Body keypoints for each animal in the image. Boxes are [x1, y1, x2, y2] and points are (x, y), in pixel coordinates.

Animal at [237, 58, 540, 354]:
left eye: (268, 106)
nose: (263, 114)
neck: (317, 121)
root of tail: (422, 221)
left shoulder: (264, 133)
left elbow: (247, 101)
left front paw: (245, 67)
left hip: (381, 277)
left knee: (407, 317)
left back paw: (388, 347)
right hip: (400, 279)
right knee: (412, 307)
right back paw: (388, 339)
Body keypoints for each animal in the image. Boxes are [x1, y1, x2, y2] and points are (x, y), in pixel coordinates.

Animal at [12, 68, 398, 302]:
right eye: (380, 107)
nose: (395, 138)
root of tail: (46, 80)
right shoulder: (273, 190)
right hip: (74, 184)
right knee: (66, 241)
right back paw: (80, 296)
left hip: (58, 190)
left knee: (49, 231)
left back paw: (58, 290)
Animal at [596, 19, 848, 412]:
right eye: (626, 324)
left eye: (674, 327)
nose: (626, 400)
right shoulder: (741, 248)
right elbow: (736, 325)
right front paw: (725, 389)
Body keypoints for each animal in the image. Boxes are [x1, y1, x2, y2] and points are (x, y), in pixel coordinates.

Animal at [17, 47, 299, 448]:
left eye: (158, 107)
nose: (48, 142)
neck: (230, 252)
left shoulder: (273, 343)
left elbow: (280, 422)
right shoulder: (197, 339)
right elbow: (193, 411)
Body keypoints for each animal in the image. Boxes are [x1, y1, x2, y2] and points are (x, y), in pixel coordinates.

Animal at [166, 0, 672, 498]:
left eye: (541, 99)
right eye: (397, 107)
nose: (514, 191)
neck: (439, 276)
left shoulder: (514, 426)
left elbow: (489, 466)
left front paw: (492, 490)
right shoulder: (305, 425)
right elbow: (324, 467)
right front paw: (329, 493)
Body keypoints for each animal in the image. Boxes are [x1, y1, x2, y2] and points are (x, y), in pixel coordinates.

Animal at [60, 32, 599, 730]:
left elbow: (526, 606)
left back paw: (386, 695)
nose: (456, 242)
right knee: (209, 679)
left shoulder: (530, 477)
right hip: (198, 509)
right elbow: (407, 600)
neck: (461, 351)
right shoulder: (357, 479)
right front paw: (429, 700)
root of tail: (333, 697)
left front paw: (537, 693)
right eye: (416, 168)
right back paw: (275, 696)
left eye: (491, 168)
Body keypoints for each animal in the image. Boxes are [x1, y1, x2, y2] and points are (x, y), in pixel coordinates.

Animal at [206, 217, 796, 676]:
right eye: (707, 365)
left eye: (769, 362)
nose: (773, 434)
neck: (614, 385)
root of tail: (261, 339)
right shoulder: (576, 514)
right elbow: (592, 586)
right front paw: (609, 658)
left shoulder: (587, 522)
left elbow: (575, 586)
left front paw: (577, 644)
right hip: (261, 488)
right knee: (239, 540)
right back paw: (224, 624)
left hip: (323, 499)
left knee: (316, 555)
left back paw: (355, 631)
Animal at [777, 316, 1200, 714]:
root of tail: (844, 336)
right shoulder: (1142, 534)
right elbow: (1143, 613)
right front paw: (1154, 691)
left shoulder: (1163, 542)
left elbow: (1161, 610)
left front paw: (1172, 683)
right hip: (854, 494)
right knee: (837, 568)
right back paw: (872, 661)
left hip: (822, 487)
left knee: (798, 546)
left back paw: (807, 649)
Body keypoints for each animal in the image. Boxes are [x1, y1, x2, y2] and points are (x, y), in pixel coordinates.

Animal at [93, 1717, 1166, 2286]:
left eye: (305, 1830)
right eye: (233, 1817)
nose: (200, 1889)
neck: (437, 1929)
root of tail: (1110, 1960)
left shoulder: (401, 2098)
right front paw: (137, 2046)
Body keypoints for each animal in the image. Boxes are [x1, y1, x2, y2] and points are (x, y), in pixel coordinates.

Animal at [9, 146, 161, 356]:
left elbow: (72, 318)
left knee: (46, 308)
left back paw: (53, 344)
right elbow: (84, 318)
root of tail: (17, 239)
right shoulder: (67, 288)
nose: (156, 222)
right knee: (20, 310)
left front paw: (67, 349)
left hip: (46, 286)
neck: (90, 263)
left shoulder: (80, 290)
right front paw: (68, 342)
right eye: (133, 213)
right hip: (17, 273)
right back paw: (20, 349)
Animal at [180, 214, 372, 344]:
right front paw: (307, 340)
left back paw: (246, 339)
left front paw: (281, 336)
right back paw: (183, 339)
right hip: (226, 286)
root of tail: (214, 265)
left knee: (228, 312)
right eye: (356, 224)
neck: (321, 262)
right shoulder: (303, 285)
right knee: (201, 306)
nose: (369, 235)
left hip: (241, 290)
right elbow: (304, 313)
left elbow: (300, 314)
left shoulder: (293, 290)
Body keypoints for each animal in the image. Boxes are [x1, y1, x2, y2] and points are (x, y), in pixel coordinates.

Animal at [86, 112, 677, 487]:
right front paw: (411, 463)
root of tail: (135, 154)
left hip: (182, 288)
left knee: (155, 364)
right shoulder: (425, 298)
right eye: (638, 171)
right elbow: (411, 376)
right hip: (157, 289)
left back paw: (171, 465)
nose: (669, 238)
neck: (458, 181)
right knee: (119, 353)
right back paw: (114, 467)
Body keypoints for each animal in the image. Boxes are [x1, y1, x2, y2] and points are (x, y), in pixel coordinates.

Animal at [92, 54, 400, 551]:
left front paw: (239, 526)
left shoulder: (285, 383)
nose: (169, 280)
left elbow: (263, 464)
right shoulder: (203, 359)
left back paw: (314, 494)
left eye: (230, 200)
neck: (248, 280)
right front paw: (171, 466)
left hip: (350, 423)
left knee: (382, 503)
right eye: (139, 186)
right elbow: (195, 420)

### [Work to complete]
In this exercise, the data above is to be printed exactly.

### [Output for this task]
Body keypoints for each animal in the image. Boxes are [x1, y1, x2, y2] and points are (x, y), in pixel coordinates.

Animal at [237, 58, 540, 354]:
left eye: (268, 106)
nose: (263, 114)
neck: (317, 121)
root of tail: (422, 221)
left shoulder: (264, 133)
left elbow: (247, 101)
left front paw: (245, 67)
left hip: (381, 277)
left knee: (407, 317)
left back paw: (388, 347)
right hip: (400, 279)
right knee: (412, 307)
right back paw: (388, 339)
Body keypoints for each animal in the image. Boxes are [x1, y1, x2, y2] and points are (x, y), in pixel coordinates.

Animal at [12, 68, 398, 302]:
right eye: (380, 107)
nose: (395, 138)
root of tail: (46, 80)
right shoulder: (273, 190)
right hip: (74, 184)
right knee: (66, 241)
right back paw: (80, 296)
left hip: (58, 190)
left knee: (49, 231)
left back paw: (58, 290)
Animal at [596, 19, 848, 412]:
right eye: (626, 324)
left eye: (674, 327)
nose: (626, 400)
right shoulder: (741, 248)
right elbow: (736, 325)
right front paw: (725, 389)
Body keypoints for each animal in the image. Boxes are [x1, y1, x2, y2] and points are (x, y), in pixel coordinates.

Animal at [17, 47, 299, 448]:
left eye: (158, 107)
nose: (48, 142)
neck: (230, 252)
left shoulder: (273, 343)
left elbow: (280, 422)
right shoulder: (197, 339)
right elbow: (193, 411)
Body keypoints for each animal in the image. Boxes are [x1, y1, x2, y2] and points are (x, y), in pixel coordinates.

Animal at [166, 0, 672, 498]:
left eye: (541, 99)
right eye: (397, 107)
nose: (514, 191)
neck: (439, 276)
left shoulder: (514, 426)
left elbow: (489, 466)
left front paw: (492, 490)
right shoulder: (305, 425)
right elbow: (324, 467)
right front paw: (329, 493)
Body keypoints for each animal in the image. Boxes are [x1, y1, x2, y2] and points are (x, y), in pixel coordinates.

Animal at [60, 32, 599, 730]:
left elbow: (526, 606)
left back paw: (386, 695)
nose: (456, 242)
right knee: (209, 679)
left shoulder: (530, 477)
right hip: (198, 509)
right elbow: (407, 600)
neck: (461, 351)
right shoulder: (357, 479)
right front paw: (429, 700)
root of tail: (333, 697)
left front paw: (537, 693)
right eye: (416, 168)
right back paw: (275, 696)
left eye: (491, 168)
Body keypoints for each animal in the image. Boxes are [x1, y1, x2, y2] and points are (x, y), in pixel coordinates.

Animal at [206, 217, 796, 676]:
right eye: (707, 365)
left eye: (769, 362)
nose: (773, 434)
neck: (614, 385)
root of tail: (261, 339)
right shoulder: (576, 514)
right elbow: (592, 586)
right front paw: (609, 658)
left shoulder: (587, 522)
left elbow: (575, 586)
left front paw: (577, 644)
right hip: (261, 488)
right knee: (239, 540)
right back paw: (224, 624)
left hip: (323, 499)
left knee: (316, 555)
left back paw: (355, 631)
Animal at [777, 316, 1200, 714]:
root of tail: (844, 336)
right shoulder: (1142, 534)
right elbow: (1143, 613)
right front paw: (1154, 691)
left shoulder: (1163, 542)
left elbow: (1161, 610)
left front paw: (1172, 683)
right hip: (854, 494)
right knee: (837, 568)
right back paw: (872, 661)
left hip: (822, 487)
left knee: (798, 546)
left back paw: (807, 649)
Body keypoints for each animal in the image. Boxes are [x1, y1, x2, y2] and points are (x, y), in pixel coordinates.

Animal at [93, 1717, 1166, 2286]:
left eye: (305, 1830)
right eye: (233, 1817)
nose: (200, 1889)
neck: (437, 1929)
root of tail: (1110, 1960)
left shoulder: (401, 2098)
right front paw: (137, 2046)
Body keypoints for each animal in the image. Boxes are [x1, y1, x2, y2] and points are (x, y), in pixel coordinates.

Animal at [9, 146, 161, 356]:
left elbow: (72, 318)
left knee: (46, 308)
left back paw: (53, 344)
right elbow: (84, 318)
root of tail: (17, 239)
right shoulder: (67, 288)
nose: (156, 222)
right knee: (20, 310)
left front paw: (67, 349)
left hip: (46, 286)
neck: (90, 263)
left shoulder: (80, 290)
right front paw: (68, 342)
right eye: (133, 213)
right hip: (17, 273)
right back paw: (20, 349)
Animal at [180, 214, 372, 344]:
right front paw: (307, 340)
left back paw: (246, 339)
left front paw: (281, 336)
right back paw: (183, 339)
right hip: (226, 286)
root of tail: (214, 265)
left knee: (228, 312)
right eye: (356, 224)
neck: (321, 262)
right shoulder: (303, 285)
right knee: (201, 306)
nose: (369, 235)
left hip: (241, 290)
right elbow: (304, 313)
left elbow: (300, 314)
left shoulder: (293, 290)
Body keypoints for each animal in the image. Boxes are [x1, y1, x2, y2] and points are (x, y), in pixel coordinates.

Animal at [86, 112, 677, 487]:
right front paw: (411, 463)
root of tail: (135, 154)
left hip: (182, 288)
left knee: (155, 364)
right shoulder: (425, 298)
right eye: (638, 171)
right elbow: (411, 376)
right hip: (157, 289)
left back paw: (171, 465)
nose: (669, 238)
neck: (458, 181)
right knee: (119, 353)
right back paw: (114, 467)
Body keypoints for each animal in the image. Boxes are [x1, y1, x2, y2] and points are (x, y), in pixel coordinates.

Animal at [92, 54, 400, 551]:
left front paw: (239, 526)
left shoulder: (285, 383)
nose: (169, 280)
left elbow: (263, 464)
right shoulder: (203, 359)
left back paw: (314, 494)
left eye: (230, 200)
neck: (248, 280)
right front paw: (171, 466)
left hip: (350, 423)
left knee: (382, 503)
right eye: (139, 186)
right elbow: (195, 420)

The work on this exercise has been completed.